When g.indices.len() ≥ 255: process in chunks of 254 columns, accumulate via .add(chunk_frozen.view()).

partial_group_min (int matrix): copy first column via .add(col_view(first)) (start from 0 ⇒ copy), then .min(col_view(c)) for remaining.

partial_group_max (int matrix): .max(col_view(c)) for all columns (start from 0 ⇒ first column acts as copy).

partial_group_any uses or_where on TempBitVecBuilder (two-pass: primary bytes then overflow entries).

partial_group_all / partial_group_none (default): call partial_group_presence_count, then iterate slots to produce the bit result. O(n) extra pass, not chunked.

add_col_from — matrix builder integration

Both matrix builders accept temp-file results directly:

// PersistentBitMatrixBuilder
fn add_col_from(&mut self, src: &TempBitVec)         -> io::Result<()>
fn add_col_from_int(&mut self, src: &TempCompactIntVec) -> io::Result<()>  // nonzero → 1

// PersistentCompactIntMatrixBuilder
fn add_col_from(&mut self, src: &TempCompactIntVec)  -> io::Result<()>
fn add_col_from_bit(&mut self, src: &TempBitVec)     -> io::Result<()>  // bit → 0/1 u32

add_col_from copies the temp file to the matrix directory and increments n_cols; close() writes meta.json with the final column count. No separate write_meta step needed.

mask_with

Direct method on PersistentCompactIntVecBuilder (and delegation via TempCompactIntVecBuilder). Zeros every slot where the corresponding mask bit is 0. Iterates only zero bits — O(n_zeros), O(1) when mask is all-ones.

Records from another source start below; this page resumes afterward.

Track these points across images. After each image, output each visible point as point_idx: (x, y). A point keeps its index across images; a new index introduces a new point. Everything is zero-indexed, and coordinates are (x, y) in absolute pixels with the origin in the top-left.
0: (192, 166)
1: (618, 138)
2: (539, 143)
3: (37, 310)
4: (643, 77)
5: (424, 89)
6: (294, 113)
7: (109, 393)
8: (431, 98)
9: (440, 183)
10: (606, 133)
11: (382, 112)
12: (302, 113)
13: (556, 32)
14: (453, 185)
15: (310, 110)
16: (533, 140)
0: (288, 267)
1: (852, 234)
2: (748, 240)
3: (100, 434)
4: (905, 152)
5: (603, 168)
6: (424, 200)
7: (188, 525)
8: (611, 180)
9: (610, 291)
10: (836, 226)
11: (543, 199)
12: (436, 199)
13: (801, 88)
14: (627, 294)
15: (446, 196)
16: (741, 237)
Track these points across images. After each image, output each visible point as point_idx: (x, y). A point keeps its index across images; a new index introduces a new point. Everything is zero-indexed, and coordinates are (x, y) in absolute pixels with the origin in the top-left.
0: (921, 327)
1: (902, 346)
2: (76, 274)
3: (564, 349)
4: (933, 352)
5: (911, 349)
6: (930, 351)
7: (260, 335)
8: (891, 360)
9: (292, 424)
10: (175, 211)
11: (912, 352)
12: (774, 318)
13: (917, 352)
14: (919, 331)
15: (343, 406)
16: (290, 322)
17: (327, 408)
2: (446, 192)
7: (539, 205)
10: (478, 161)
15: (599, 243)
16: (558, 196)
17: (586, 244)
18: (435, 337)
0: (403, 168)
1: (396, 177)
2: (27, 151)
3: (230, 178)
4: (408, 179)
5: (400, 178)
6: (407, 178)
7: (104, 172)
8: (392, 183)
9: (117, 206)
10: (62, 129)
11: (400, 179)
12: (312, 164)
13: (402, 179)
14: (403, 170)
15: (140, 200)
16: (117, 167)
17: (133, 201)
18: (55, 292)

for (w_idx, word) in mask.words():
  if word == u64::MAX: continue   // skip all-ones words
  zeros = !word
  while zeros != 0:
    bit = trailing_zeros(zeros)
    s = w_idx * 64 + bit
    if primary[s] != 0: set(s, 0)   // clears overflow entry too
    zeros &= zeros  1

Terminal operation for Filter (retain only selected kmer slots in a count vector) and Select (positional selection without MPHF).